The abnormal exams were categorized, according to the defect presented as localized (L) or diffuse (D). L defects were sub classified as glaucomatous (LG) (arcuate defect or nasal step) or non glaucomatous (LNG) (central or paracentral defect). For normal and abnormal groups and subgroups were analyzed mean deviation (MD) and pattern standard deviation (PSD).
21 (16%) of 138 met the exclusion criteria and were excluded from the analysis,62 (53%) of the remaining eyes demonstrated normal visual fields, 55 (47%) were abnormal, 29 of them D and 26 L; 15 LNG and 11 LG.
For the normal group MD was –2.23 (–0.5 to – 3.77) and PSD was 1.54 (1.00 to 2.10). For the abnormal group MD was –3.95 (–1.53 to –8.51), – 4.34 for the D, –3.17 for LNG and –3.91 for LG; and PSD was 3.14 (1.18 to 7.75), 3.59 for D, 2.34 for LNG and 3.08 for LG.

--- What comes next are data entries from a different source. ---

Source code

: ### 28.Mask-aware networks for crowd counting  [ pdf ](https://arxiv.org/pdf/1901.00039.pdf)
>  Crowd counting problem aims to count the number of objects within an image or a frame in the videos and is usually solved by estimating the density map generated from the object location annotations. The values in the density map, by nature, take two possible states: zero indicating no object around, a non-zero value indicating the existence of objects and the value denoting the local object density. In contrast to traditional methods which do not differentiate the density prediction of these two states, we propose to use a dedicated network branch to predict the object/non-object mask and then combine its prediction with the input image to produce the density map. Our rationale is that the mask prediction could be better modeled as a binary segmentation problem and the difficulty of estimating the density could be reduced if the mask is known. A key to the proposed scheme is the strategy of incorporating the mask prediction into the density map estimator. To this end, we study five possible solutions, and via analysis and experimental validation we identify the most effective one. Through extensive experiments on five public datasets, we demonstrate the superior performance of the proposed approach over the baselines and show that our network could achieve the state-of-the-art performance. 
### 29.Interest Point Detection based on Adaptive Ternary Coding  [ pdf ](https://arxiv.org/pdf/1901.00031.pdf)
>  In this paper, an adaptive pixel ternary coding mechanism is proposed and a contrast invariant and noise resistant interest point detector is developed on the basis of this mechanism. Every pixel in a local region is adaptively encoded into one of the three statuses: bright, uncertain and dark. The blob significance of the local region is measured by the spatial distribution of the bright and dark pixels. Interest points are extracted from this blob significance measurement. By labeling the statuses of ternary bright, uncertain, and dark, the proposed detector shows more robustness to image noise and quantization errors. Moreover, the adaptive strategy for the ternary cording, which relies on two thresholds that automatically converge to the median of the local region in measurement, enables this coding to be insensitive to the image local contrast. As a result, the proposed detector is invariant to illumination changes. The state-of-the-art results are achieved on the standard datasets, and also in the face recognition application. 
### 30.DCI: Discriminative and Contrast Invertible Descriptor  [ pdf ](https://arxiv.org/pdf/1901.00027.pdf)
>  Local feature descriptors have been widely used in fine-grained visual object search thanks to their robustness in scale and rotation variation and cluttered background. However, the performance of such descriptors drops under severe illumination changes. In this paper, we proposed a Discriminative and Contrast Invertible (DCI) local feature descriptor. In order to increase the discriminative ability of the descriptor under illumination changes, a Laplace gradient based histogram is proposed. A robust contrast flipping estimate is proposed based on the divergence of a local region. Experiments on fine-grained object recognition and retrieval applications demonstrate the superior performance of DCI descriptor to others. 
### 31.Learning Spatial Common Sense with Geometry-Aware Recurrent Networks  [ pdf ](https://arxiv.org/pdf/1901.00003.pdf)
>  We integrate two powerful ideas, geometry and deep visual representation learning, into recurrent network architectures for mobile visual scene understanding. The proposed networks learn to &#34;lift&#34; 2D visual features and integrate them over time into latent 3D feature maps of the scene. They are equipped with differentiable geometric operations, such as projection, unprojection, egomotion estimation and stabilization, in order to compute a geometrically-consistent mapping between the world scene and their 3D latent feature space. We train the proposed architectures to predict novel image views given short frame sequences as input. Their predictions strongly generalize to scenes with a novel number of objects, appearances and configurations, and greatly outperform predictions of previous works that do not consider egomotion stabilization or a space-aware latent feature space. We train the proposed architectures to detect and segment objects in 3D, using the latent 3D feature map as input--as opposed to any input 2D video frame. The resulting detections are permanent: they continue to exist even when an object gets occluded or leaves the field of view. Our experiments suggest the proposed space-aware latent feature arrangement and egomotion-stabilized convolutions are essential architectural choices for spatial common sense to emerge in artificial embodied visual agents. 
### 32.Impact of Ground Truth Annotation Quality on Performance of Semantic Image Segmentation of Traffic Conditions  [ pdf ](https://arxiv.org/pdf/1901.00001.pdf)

Almost half of the nonaffected LHON carriers presented with different types of visual field defects despite a lack of symptoms or decrease in visual acuity. We will compare these with other functional and anatomic assessments and follow these patients over to determine whether such visual field abnormalities are harbingers of conversion to affected status.